You might recall that OneSkin recently launched a cosmetic product claimed to reduce levels of senescent cells in aged skin, as measured by the usual markers for cellular senescence, such as p16 expression and senescence-associated β-galactosidase. Removal of senescent cells is more or less literal rejuvenation, given that the accumulation of such cells drives chronic inflammation, tissue dysfunction, and degenerative aging. Clearance of a large fraction of senescent cells via senolytic drugs has been shown to extend life and turn back measures of aging in a number of animal studies.
The OneSkin product contains a bunch of the usual things one puts into skin care products, all of which can be safely ignored, but the core of it is peptide 14, also called OS-01 and decapeptide-52. This may or may not be a senolytic compound, capable of selectively destroying senescent cells to some degree. The evidence presented in today's preprint paper suggests that the observed effect on markers of cellular senescence is more likely achieved by preventing at least some cells from entering the senescent state.
In this, the use of peptide 14 might be similar in outcome to the topical application of rapamycin. In that case, researchers are fairly confident that no direct destruction of senescent cells is taking place, only a reduction in senescent cell creation and activity. This can be enough in aged skin to allow existing processes of senescent cell clearance to catch up over a timescale of a few months, and meaningful reduce the number of these errant cells and their impact on tissue function. Interestingly, the OneSkin folk used rapamycin as a positive control, and found it worsened aspects of their skin models even as it lowered markers of cellular senescence - so perhaps not something to dive into until more data has accumulated.
Looking at the meat of the data in this preprint, peptide 14 performs as well or better than topical rapamycin in reducing markers of cellular senescence, at least in skin models and in skin biopsies taken from older volunteers. Formal trials and resulting human data are pending - though the product is available for anyone who wants to give it a try. Given the existing data, it will be interesting to see how the product performs in older people in comparison to topical rapamycin use.
Skin aging has been primarily related to aesthetics and beauty. Therefore, interventions have focused on reestablishing skin appearance, but not necessarily skin health, function, and resilience. Recently, cellular senescence was shown to play a role in age-related skin function deterioration and influence organismal health and, potentially, longevity.
In the present study, a two-step screening was performed to identify peptides capable of reducing cellular senescence in human dermal fibroblasts (HDF) from Hutchinson-Gilford Progeria (HGPS) patients. From the top four peptides of the first round of screening, we built a 764-peptide library using amino acid scanning, of which the second screen led to the identification of peptide 14. Peptide 14 effectively decreased HDF senescence induced by HGPS, chronological aging, ultraviolet-B radiation, and etoposide treatment, without inducing significant cell death, and likely by modulating longevity and senescence pathways.

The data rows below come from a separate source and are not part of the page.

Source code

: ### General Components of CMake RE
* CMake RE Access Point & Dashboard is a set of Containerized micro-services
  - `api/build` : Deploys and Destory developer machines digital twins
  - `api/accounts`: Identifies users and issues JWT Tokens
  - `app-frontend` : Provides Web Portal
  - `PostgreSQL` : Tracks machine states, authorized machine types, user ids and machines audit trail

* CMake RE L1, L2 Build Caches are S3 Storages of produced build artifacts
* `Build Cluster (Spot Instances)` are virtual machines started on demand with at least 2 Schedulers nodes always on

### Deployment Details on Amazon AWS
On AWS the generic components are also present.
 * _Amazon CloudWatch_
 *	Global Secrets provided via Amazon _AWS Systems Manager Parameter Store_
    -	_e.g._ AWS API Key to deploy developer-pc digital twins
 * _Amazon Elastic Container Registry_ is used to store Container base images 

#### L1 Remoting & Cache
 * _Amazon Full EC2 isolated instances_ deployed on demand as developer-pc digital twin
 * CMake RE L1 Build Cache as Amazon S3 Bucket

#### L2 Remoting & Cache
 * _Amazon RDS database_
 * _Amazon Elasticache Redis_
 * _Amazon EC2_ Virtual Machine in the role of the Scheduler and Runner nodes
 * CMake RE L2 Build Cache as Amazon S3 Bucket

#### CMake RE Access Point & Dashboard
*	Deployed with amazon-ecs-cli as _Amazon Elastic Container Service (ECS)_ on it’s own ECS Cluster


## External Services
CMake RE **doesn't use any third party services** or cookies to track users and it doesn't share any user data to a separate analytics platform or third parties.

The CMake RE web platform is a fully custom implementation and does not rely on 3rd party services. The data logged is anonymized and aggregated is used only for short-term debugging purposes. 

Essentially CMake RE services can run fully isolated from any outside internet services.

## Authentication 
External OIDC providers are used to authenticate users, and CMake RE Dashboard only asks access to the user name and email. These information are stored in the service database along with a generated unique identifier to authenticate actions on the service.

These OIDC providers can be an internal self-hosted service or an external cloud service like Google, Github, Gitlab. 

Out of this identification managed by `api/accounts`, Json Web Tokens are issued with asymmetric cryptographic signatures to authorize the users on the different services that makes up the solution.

We further validated the effectiveness of peptide 14 using human skin equivalents and skin biopsies, where peptide 14 promoted skin health and reduced senescent cell markers, as well as the biological age of samples, according to the Skin-Specific DNA methylation clock, MolClock. Topical application of peptide 14 outperformed Retinol treatment, the current gold-standard in "anti-aging" skin care. Finally, we determined that peptide 14 is safe for long-term applications and also significantly extends both the lifespan and healthspan of C. elegans worms tested in two independent testings. This highlights the potential for geroprotective applications of the senotherapeutic compounds identified using our screening platform beyond the skin.